There are two sets of keys on the P70 keyboard which pertain to audio: Fn+F1=mute, Fn+F2=volume down, Fn+F3=volume up, along with the matching set of audio-only keys at the top of the numeric keypad on the right side of the keyboard. The "mute" LED is in the mute key over the numeric pad. For me, everything works fine both in Win7 and Win10, with the expected volume adjustments occurring though both speakers and headphones when using either set of keys.
All of the onscreen displays corresponding to using the audio-related keys also work properly, both in Win7 and Win10.
Sounds like everything except the actual speakers on your P70 is working the same as it should, including audio from the headphone jack and resulting audio level changes from using your audio-related keys. The only problem is that you have ZERO SOUND from the speakers.
I am going to speculate you have a defective P70, related to choosing "speakers". I don't know about the hardware enough to know if this is in the Realtek chip itself, or if there's a separate amplifier for the speakers, or what. But if you bought your P70 "retail"/new it's obviously still under warranty.
I'd suggest contacting Lenovo to open a support ticket.
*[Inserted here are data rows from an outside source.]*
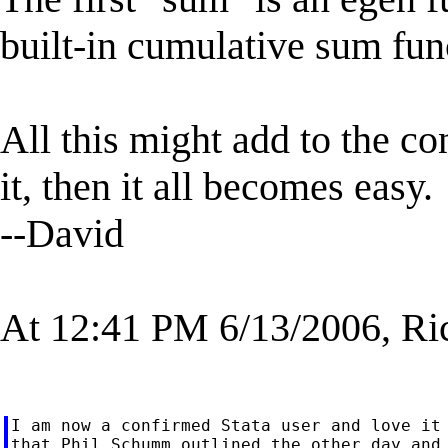
built-in cumulative sum fun
All this might add to the c
it, then it all becomes easy.
--David
At 12:41 PM 6/13/2006, Ri
I am now a confirmed Stata user and love it 
that Phil Schumm outlined the other day and 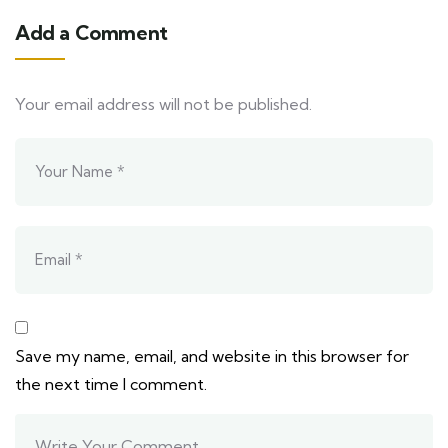
Add a Comment
Your email address will not be published.
Save my name, email, and website in this browser for
the next time I comment.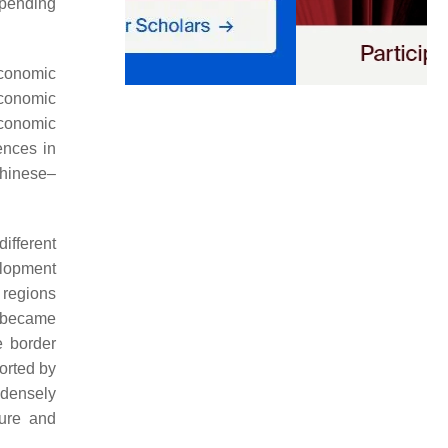
epending
economic
economic
economic
ences in
Chinese–
ifferent
elopment
 regions
, became
e border
ported by
 densely
ture and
Depending on what support options (if any) you also purchased they will either come to your home and swap whatever part(s) they need to (perhaps a new motherboard is the only solution), or you will need to bring/send your P70 to a service center for repair and return to you.
I don't think you've done anything wrong software-wise. Sounds like a real hardware issue.
Note that there are three BIOS-related settings (Config -> Keyboard) which in some way affect how the F1-F12 keys work as far as audio (and other functions) is concerned. But these BIOS settings don't affect the operation or behavior of the audio-only keys at the top of the numeric keypad on the right side of the keyboard. And besides, it really just seems the amplifier/speakers are broken, as everything is working just fine through heapdhone jack.
Nevertheless, you might at least try playing with the F1-F12 primary/Fn BIOS setting, to see if that makes any difference at all (which I don't think it will).